The replay manifest records the Waterloo working directory, manifest/progress paths, row cap, attrition counters, effective corpus version, and ADR-0661 run_provenance.

Failure handling

  • Download failure (HTTP 404 / 410, curl spawn failure, empty body, missing URL on canonical-shape rows): logged with the reason, persisted to the progress file as state: "failed", run continues. Re-runs honour the non-retry contract — to retry, delete the entry from the progress file or delete the whole file.
  • ffprobe failure ("broken-clip"): logged, run continues, no row emitted. Distinct from download-failed in the summary line.
  • Attrition WARNING: when the download-failed fraction exceeds --attrition-warn-threshold (default 10 %), an advisory WARNING is logged. The run still completes. For canonical-shape (no-URL) operations the threshold is effectively a "missing-clips" warning — every "download failure" really means a clip is not staged on disk.

License & redistribution

Waterloo IVC 4K-VQA is published under the Image and Vision Computing Laboratory permissive academic licence:

Permission is granted, without written agreement and without license or royalty fees, to use, copy, modify, and distribute this database and its documentation for any purpose, provided that the copyright notice in its entirity appear in all copies and the Image and Vision Computing Laboratory (IVC) at the University of Waterloo is acknowledged in any publication using the database.

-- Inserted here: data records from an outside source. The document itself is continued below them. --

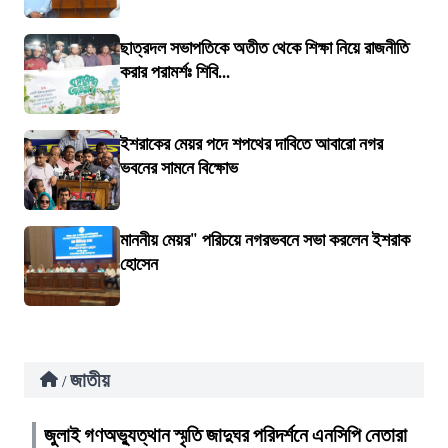
ছাত্রদল সভাপতিকে অতীত থেকে শিক্ষা নিয়ে রাজনীতি
করার পরামর্শঃ শিবি...
ইশরাকের মেয়র পদে শপথের দাবিতে আবারো নগর
ভবনের সামনে বিক্ষোভ
মাননীয় মেয়র" পরিচয়ে নগরভবনে সভা করলেন ইশরাক
হোসেন
জাতীয়
/
জুলাই গণঅভ্যুত্থান স্মৃতি জাদুঘর পরিদর্শনে এনসিপি নেতারা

This fork ships the adapter and the schema in tree, but never the raw clips, the per-clip MOS values, or any derived feature cache. Only the trained nr_metric_v1_*.onnx weights ship, with the IVC attribution travelling alongside.

Citation: Li, Z., Duanmu, Z., Liu, W., Wang, Z., "AVC, HEVC, VP9, AVS2 or AV1? — A Comparative Study of State-of-the-art Video Encoders on 4K Videos," ICIAR 2019.